Comme le note Michelle Cho, enseignante-chercheuse à l’université de Toronto, au Canada, cette audience semble particulièrement sensible à ce type de thématique.

"Les groupes de fans de K-pop sont principalement composés de personnes non blanches, considérablement queer, et très présentes sur les réseaux sociaux. La sensibilisation aux questions raciales et culturelles fait partie des caractéristiques principales autour desquelles tournent les conventions de fans comme la KCON" écrit-elle sur Twitter. 

Les Républicains accusent les médias et les "radicaux"

Le camp Trump a, lui, trouvé d’autres explications à la faible affluence à Tulsa .Pour le directeur de campagne de Donald Trump, Brad Parscale, ces chiffres décevants sont dus à "une semaine de couverture médiatique apocalyptique" et "aux manifestants radicaux" qui auraient empêché l'accès au stade.

La représentante démocrate Alexandria Ocasio-Cortez lui a immédiatement répliqué qu'ils s'étaient fait avoir par des adolescents dont "elle était fière".

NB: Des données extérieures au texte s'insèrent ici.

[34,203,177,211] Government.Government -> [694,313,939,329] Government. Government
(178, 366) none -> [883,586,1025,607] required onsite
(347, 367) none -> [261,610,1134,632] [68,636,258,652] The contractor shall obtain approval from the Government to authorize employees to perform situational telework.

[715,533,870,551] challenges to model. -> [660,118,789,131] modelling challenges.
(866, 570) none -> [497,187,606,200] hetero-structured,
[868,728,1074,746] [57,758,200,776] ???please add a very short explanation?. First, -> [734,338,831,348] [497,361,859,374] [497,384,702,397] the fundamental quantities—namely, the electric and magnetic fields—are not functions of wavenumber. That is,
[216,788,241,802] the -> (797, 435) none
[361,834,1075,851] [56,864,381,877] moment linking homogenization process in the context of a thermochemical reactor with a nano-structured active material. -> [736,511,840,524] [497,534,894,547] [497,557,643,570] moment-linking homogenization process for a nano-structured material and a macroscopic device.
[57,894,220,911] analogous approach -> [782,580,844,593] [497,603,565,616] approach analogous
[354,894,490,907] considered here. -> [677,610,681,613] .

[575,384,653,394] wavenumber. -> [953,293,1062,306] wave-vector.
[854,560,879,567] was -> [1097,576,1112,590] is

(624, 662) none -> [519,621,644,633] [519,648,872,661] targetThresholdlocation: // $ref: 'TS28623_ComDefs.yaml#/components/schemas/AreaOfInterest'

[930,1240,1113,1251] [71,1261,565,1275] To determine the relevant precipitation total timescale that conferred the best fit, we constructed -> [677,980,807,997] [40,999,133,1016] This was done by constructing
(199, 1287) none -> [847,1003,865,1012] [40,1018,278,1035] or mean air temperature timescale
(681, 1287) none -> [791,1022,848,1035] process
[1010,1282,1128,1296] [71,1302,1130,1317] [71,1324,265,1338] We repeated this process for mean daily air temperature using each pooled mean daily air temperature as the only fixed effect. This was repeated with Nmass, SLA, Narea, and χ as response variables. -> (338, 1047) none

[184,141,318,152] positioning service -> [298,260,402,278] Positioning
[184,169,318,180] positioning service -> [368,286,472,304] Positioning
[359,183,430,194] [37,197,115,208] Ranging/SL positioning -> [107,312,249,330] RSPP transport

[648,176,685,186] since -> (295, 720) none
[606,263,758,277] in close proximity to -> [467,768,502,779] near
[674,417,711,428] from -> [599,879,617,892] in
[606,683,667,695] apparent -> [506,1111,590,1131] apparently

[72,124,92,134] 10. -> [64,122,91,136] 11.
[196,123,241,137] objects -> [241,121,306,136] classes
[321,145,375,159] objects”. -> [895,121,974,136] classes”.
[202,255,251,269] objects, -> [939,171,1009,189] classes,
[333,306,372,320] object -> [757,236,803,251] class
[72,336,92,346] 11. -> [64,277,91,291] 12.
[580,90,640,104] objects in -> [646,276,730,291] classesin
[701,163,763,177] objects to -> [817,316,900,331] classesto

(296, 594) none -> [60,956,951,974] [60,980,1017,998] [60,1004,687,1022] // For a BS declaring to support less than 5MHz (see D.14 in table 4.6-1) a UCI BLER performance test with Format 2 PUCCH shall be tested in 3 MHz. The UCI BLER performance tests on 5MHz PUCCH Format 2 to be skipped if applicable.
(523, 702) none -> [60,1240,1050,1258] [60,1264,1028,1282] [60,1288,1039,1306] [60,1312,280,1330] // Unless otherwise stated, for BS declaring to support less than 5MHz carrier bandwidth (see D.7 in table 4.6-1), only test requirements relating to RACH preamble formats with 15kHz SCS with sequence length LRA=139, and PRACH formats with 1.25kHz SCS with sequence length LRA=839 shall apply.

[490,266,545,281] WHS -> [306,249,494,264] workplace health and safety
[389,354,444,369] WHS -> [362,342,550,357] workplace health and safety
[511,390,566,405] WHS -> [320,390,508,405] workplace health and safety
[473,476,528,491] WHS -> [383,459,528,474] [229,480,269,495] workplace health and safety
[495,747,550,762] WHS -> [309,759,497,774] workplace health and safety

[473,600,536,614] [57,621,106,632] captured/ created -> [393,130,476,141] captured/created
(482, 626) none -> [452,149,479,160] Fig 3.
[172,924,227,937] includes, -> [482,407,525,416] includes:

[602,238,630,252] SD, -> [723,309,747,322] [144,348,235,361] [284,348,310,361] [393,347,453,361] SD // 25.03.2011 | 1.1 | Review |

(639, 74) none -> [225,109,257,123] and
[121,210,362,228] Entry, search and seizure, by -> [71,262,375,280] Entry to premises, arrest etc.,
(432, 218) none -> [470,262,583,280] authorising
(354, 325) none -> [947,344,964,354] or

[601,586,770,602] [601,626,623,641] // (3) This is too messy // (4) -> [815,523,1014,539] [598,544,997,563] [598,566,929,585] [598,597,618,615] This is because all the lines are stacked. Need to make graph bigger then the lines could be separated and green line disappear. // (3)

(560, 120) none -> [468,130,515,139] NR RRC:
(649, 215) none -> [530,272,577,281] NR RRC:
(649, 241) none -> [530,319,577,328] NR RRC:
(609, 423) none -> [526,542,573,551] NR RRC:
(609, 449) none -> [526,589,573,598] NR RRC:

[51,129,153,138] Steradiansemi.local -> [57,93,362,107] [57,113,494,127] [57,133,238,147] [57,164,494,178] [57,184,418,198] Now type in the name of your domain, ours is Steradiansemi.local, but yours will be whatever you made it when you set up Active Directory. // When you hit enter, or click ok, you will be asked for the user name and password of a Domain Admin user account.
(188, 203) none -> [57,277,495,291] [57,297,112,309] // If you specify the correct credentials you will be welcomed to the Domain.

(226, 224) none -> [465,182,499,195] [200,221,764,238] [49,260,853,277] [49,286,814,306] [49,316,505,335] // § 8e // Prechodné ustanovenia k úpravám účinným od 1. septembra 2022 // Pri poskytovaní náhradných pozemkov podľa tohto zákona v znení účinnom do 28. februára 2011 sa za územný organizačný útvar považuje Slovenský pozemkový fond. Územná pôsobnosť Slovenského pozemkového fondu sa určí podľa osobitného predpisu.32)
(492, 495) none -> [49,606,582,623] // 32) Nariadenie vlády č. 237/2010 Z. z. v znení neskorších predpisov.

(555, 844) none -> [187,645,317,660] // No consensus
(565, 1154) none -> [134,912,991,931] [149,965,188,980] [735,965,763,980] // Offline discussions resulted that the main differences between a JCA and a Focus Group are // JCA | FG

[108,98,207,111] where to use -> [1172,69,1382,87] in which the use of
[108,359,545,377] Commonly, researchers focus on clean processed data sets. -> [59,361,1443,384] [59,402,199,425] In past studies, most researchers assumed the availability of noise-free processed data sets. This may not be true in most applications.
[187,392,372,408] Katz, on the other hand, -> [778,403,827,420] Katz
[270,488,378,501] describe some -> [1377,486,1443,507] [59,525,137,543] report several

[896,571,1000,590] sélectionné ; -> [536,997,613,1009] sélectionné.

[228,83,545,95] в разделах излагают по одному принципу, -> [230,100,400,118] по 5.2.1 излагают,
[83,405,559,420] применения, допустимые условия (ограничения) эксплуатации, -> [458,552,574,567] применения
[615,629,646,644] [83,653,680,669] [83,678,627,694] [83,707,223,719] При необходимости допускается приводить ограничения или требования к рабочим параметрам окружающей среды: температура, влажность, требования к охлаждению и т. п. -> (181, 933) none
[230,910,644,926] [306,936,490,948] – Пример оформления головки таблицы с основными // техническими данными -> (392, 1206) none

"Les adolescents d'Amérique ont porté un coup à Donald Trump. Partout en Amérique, des adolescents ont commandé des billets pour cet événement. Et les imbéciles de l'équipe de campagne se sont vantés d'un million de ticket", explique Steve Schmidt, un républicain anti-Trump, sur Twitter.

D'autres républicains, à l'image d'Ed Rollins, pointe une erreur de stratégie de Donald Trump. Selon lui, c'était une mauvaise idée pour la campagne d'organiser un rassemblement, alors que le Covid-19 continue de se propager aux États-Unis. L'incapacité de l’équipe de campagne à répondre aux attentes de la population était un signe inquiétant de son incompétence, a-t-il explique au LA Times.

Pour ajouter à l'embarras, la campagne Trump a rapporté samedi que six membres de l'équipe organisant le rassemblement à Tulsa avaient été testés positifs au coronavirus.

Qu'il ait été victime d'une attaque coordonnée ou qu'il constitue une simple erreur de stratégie, le meeting de Tulsa marque un échec pour Donald Trump. À la peine dans les sondages derrière Joe Biden, le candidat démocrate, il va devoir trouver une autre solution pour donner un nouveau souffle à sa campagne.